Using the techniques that preserved king Tutankhamun's body after his death in 1,323 BC, scientists have embalmed the 61-year-old Alan Billis of Torquay town in Devon county, following his death from lung cancer, the Daily Mail reported.
Billis, who worked as taxi driver, loved watching documentaries, agreed to have his body preserved after seeing an advertisement from a television company looking to film the process.
Billis' wife Janet, 68, said: "He just said: 'I've just phoned someone up about being mummified.' I said: 'You've what.' I thought here we go again. It's just the sort of thing you would expect him to do."
But Janet and the couple's three grown-up children approved his decision and the resulting programme -- Mummifying Alan: Egypt's Last Secret -- is to be screened on Channel 4 Monday.

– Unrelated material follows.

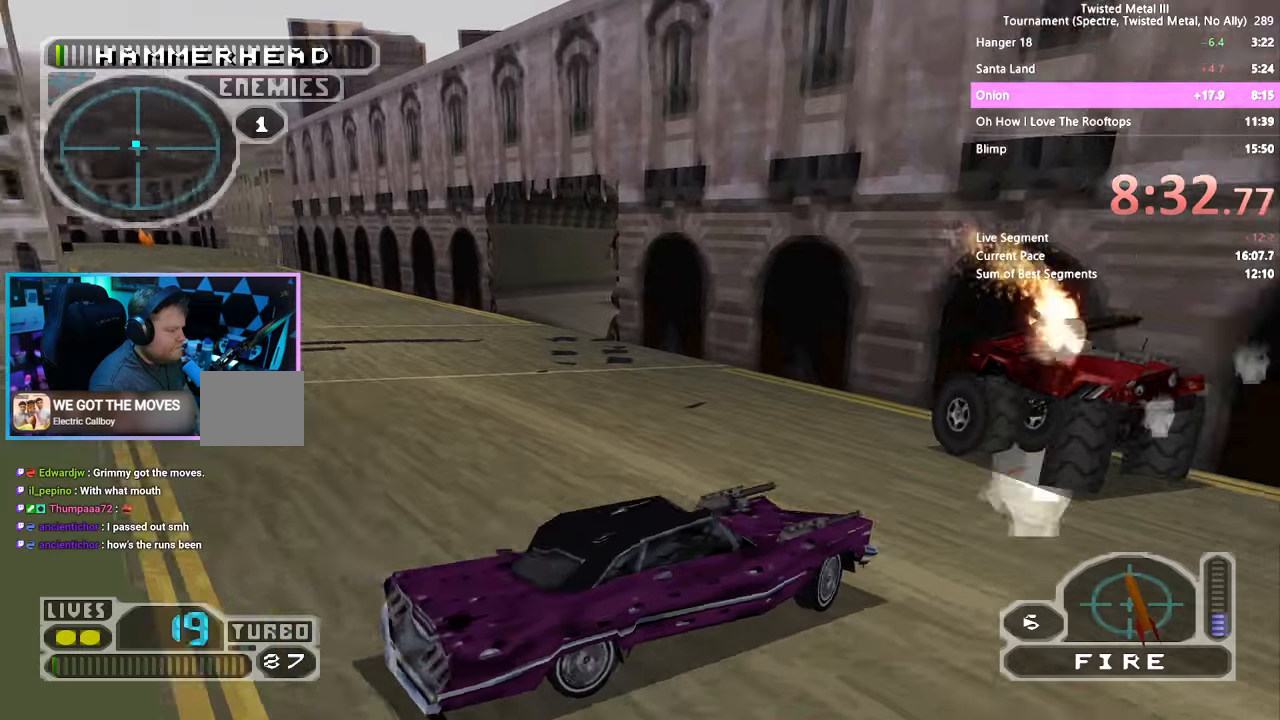
{"dt_ms": 500, "buttons": ["SQUARE", "DPAD_LEFT"], "left_stick": "center", "right_stick": "center", "events": [[50, "L2", "up"], [483, "R2", "up"]]}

Billis, who has been dubbed Torquay's Tutankhamun, explained his unusual decision in the documentary, saying: "People have been leaving their bodies to science for years, and if people don't volunteer for anything nothing gets found out."
Over a period of several months following his death in January, Billis' internal organs were removed and kept in jars, with the exception of his brain and heart.
His skin was covered in a mixture of oils and resins and bathed in a solution of Natron, a salt found in dried-up river beds in Egypt.
After a month in a glass tank at the Medico-Legal Centre in Sheffield, which houses the city's mortuary, his body was taken out, placed in a drying chamber and wrapped in linen.
Stephen Buckley of the University of York, who helped research Egyptian mummification techniques before the programme, said Billis' body could now last several millennia.